The lovely Liz is posting this for me today, because with any luck, I’ll be in the USA having the Christmas celebration that was cancelled back in December due to snow. Thank you, Liz!
I’ve been doing revisions on my next book, and though some of these revisions are big, structural ones, many of them are quite subtle and small. For example, my editor asked me to soften up one of my secondary characters, the heroine’s younger sister. This involves changing some of the things she says and does, and the way my heroine thinks about her. But surprisingly often, it can consist of just changing one or two words.
For example, here’s a sentence in my first draft:
“It’s none of your business,” Pippi spat at me.
In the revision, I’ve simply changed it to:
“It’s none of your business,” Pippi sobbed.
With the replacement of three words, Pippi’s gone from an antagonistic person to a vulnerable one. She’s no longer attacking her sister; instead, she’s trying to put up defences. It might not be great, world-shattering writing (and yes, I know I broke The Sacred Rule of only using “said” for dialogue tags—so shoot me), but it does what I need it to do.
Even little tiny things can affect how a reader perceives your character.

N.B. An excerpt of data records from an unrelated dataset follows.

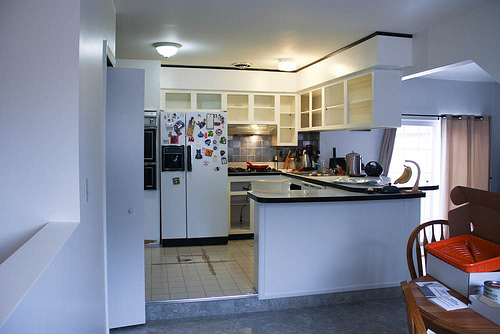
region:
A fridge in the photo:
[166, 128, 222, 236]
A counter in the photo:
[258, 173, 415, 210]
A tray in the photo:
[429, 235, 496, 259]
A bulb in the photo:
[152, 30, 184, 72]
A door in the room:
[120, 103, 137, 223]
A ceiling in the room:
[227, 1, 304, 73]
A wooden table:
[430, 288, 465, 323]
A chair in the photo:
[398, 284, 420, 331]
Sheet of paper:
[425, 269, 461, 315]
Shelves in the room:
[255, 93, 348, 119]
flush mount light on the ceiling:
[148, 38, 188, 60]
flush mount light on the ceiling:
[275, 53, 302, 77]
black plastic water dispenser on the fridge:
[157, 141, 187, 176]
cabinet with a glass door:
[345, 70, 378, 128]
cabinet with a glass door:
[317, 77, 349, 130]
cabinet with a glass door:
[298, 88, 322, 130]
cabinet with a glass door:
[275, 90, 302, 147]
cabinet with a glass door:
[251, 90, 275, 121]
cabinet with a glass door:
[221, 90, 254, 124]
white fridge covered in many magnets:
[158, 108, 226, 250]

I often notice the little things in what I’m reading, too. I’ve recently read two books (by two different authors) where a character was meant to be urbane and sophisticated. And yet, during a formal meal, these well-bred characters pointed their fork at the person with whom they were conversing. I’m assuming their forks were empty, and not loaded with a heap of sauerkraut or whatever, but still...this little lack of table manners destroyed the illusion completely for me.
Have you made similar changes lately? Or noticed little things that were exactly right—or exactly wrong—in what you’re reading?